[Start of Attachment]

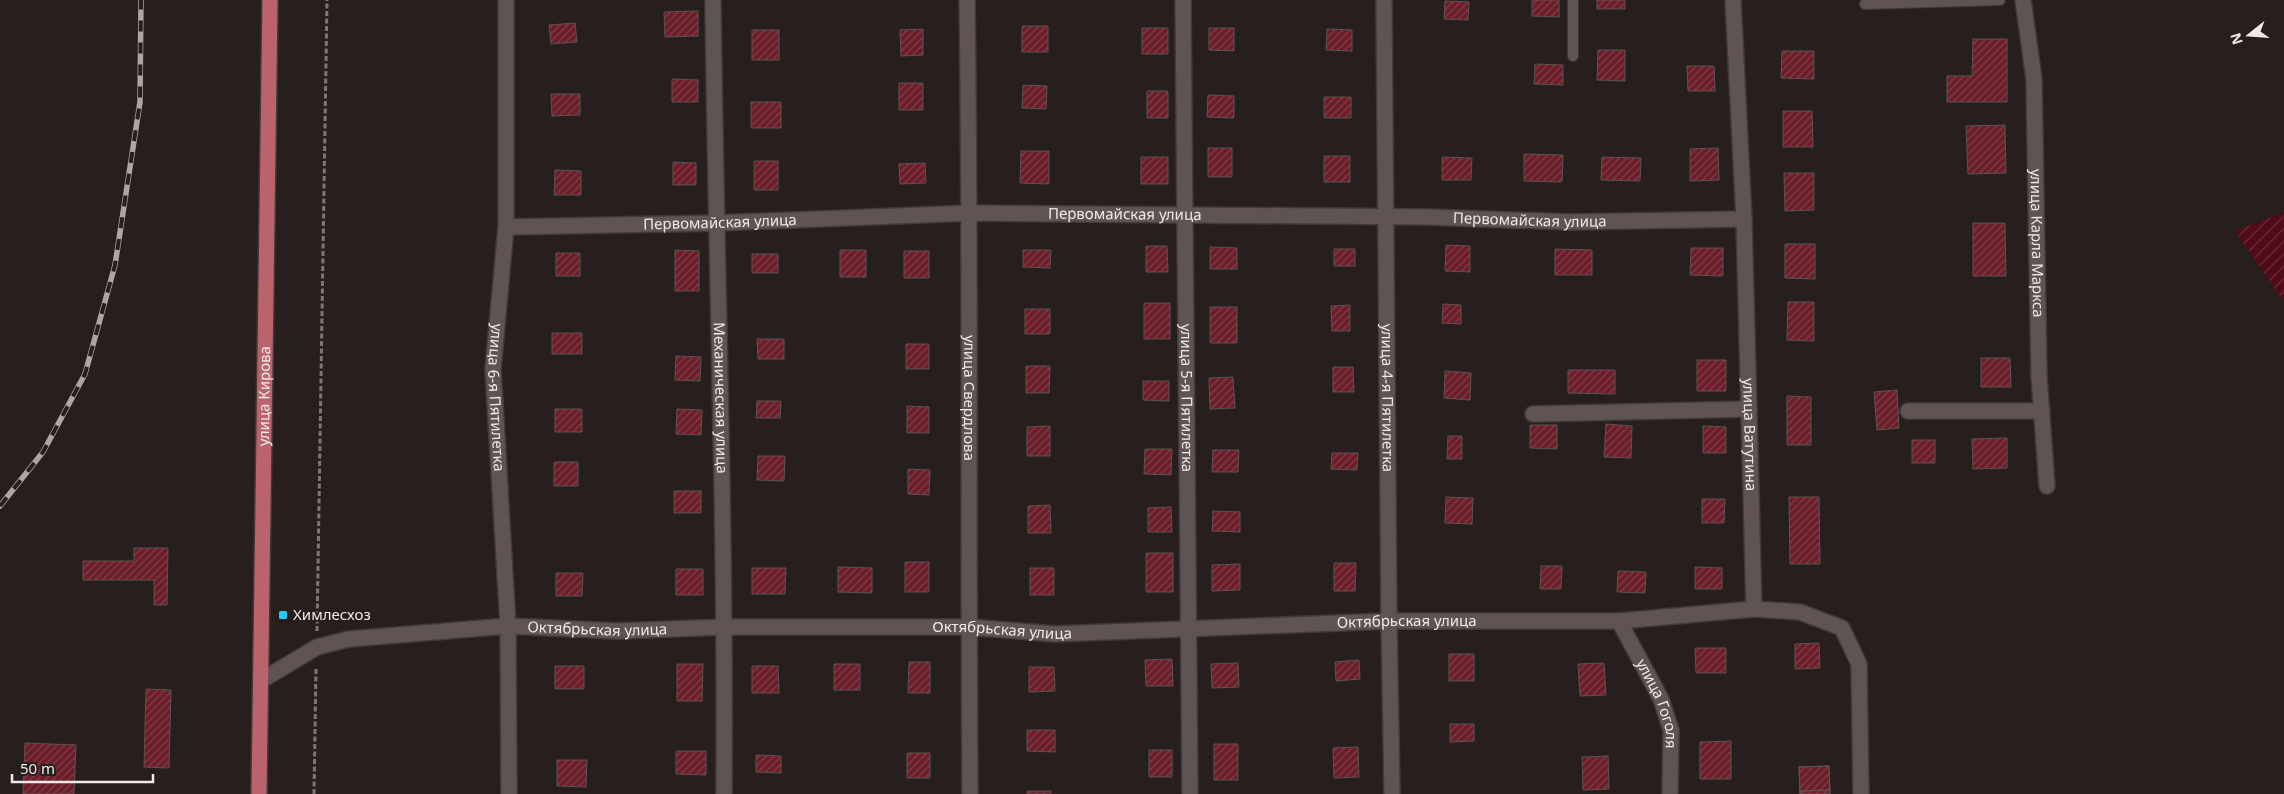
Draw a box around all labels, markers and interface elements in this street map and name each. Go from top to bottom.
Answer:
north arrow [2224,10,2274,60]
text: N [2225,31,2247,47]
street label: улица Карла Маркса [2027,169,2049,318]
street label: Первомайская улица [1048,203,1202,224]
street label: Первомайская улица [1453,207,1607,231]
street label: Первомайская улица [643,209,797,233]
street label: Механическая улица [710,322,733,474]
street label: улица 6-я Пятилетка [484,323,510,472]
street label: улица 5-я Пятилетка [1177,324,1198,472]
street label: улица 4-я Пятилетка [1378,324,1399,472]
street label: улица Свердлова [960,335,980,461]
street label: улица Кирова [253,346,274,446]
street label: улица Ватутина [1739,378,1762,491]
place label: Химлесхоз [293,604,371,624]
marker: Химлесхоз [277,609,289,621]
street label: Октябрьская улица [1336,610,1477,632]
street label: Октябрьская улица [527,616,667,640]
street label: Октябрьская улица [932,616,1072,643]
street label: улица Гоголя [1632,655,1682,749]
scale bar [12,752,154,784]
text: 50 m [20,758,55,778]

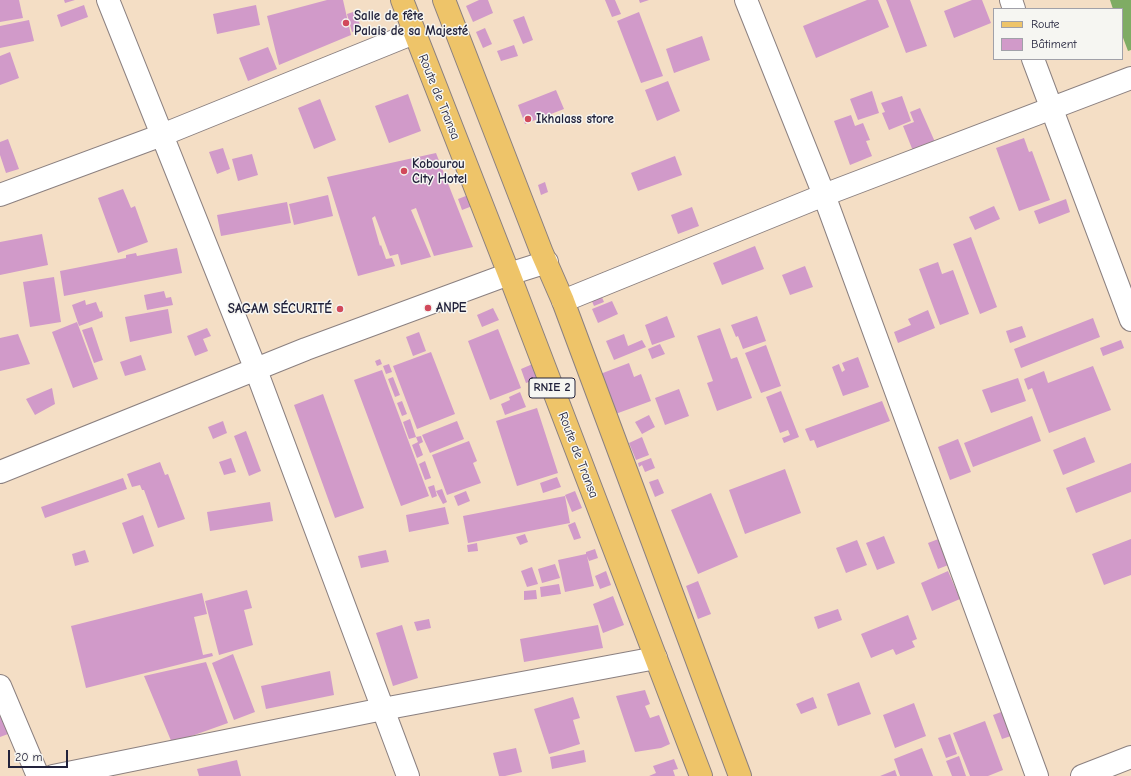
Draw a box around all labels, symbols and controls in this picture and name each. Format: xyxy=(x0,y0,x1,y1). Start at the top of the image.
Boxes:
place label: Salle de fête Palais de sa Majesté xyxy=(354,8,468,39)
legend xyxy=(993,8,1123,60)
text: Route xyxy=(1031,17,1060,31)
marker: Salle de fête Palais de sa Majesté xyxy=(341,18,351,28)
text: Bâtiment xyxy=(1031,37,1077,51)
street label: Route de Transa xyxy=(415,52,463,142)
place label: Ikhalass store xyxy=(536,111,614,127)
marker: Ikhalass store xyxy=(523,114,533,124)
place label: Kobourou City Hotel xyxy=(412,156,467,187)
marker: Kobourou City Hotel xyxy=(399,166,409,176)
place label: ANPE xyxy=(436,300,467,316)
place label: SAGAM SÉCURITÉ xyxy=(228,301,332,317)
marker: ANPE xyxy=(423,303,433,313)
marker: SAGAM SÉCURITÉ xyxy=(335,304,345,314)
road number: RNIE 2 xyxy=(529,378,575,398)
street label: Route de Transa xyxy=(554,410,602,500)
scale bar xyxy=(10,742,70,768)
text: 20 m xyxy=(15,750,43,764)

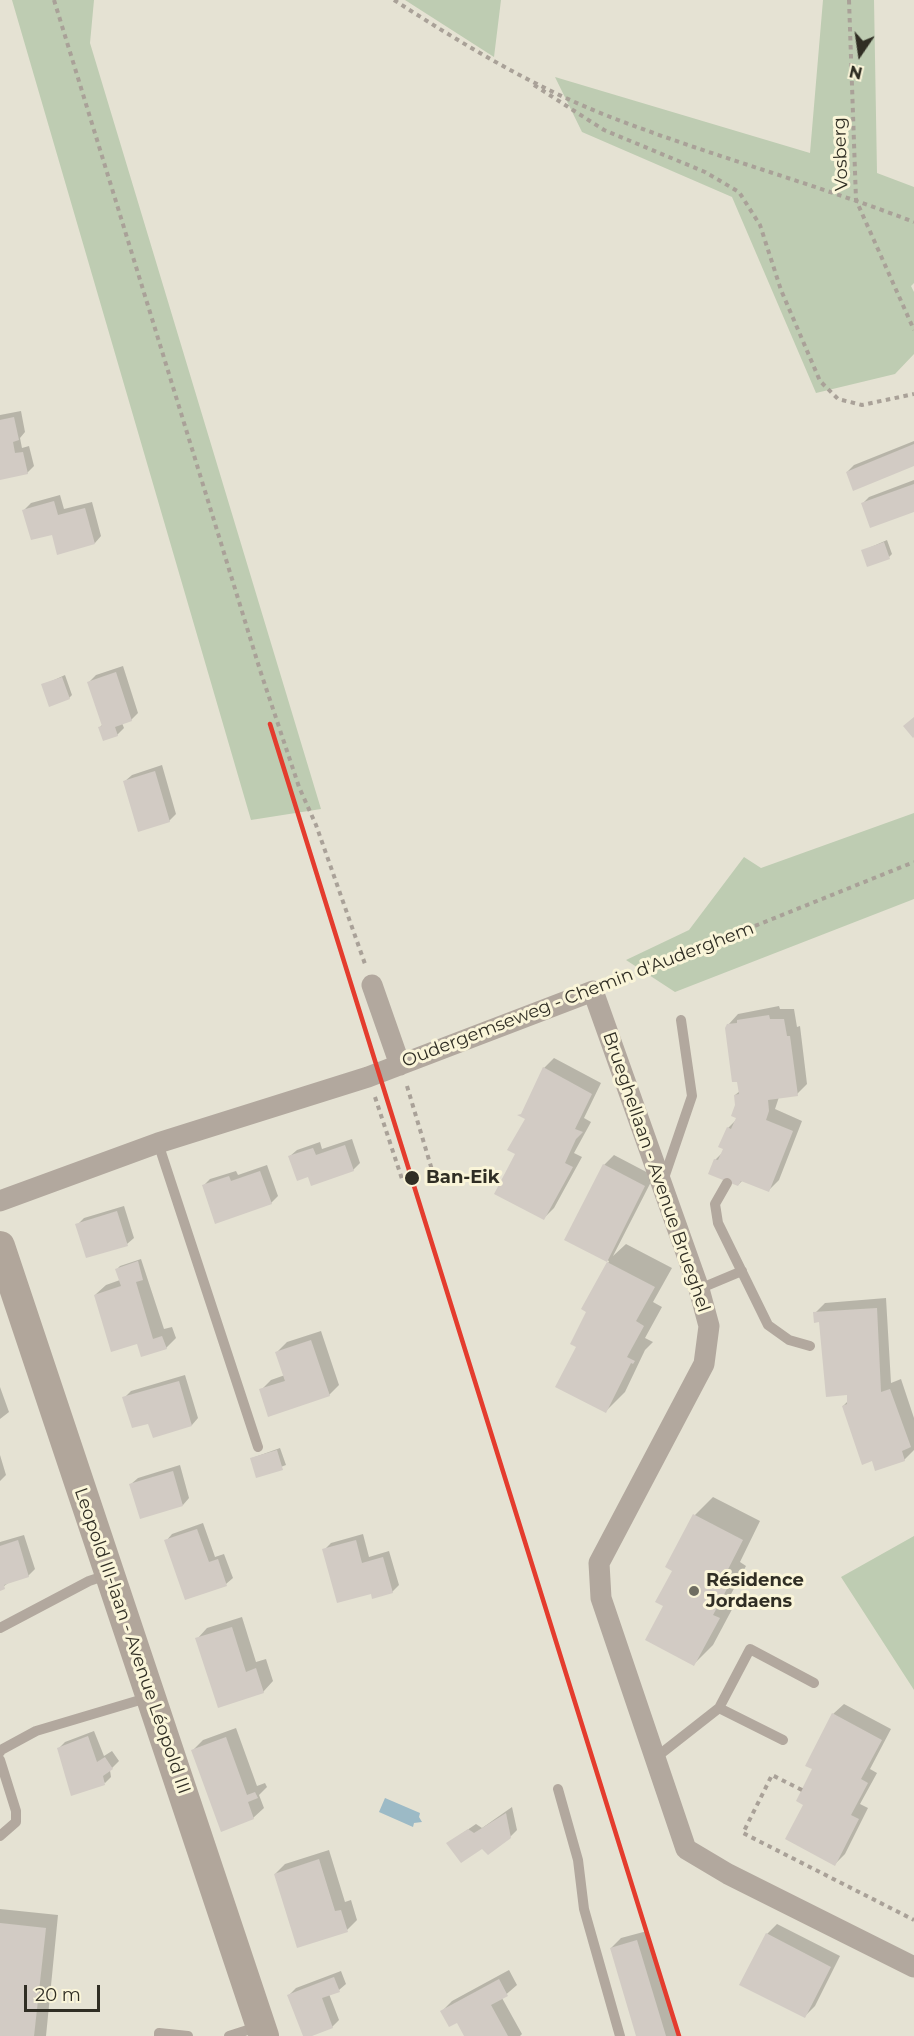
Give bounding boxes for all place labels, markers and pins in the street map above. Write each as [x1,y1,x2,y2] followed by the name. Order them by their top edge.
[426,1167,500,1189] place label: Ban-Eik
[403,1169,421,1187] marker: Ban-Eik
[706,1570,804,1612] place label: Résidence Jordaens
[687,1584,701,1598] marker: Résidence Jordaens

[End of Attachment]

Return all lines of the material above in which the word "Draw" occurs.

Draw a box around all labels, markers and interface elements in this street map and name each. Go from top to bottom.
Draw a box around all labels, symbols and controls in this picture and name each. Format: xyxy=(x0,y0,x1,y1). Start at the top of the image.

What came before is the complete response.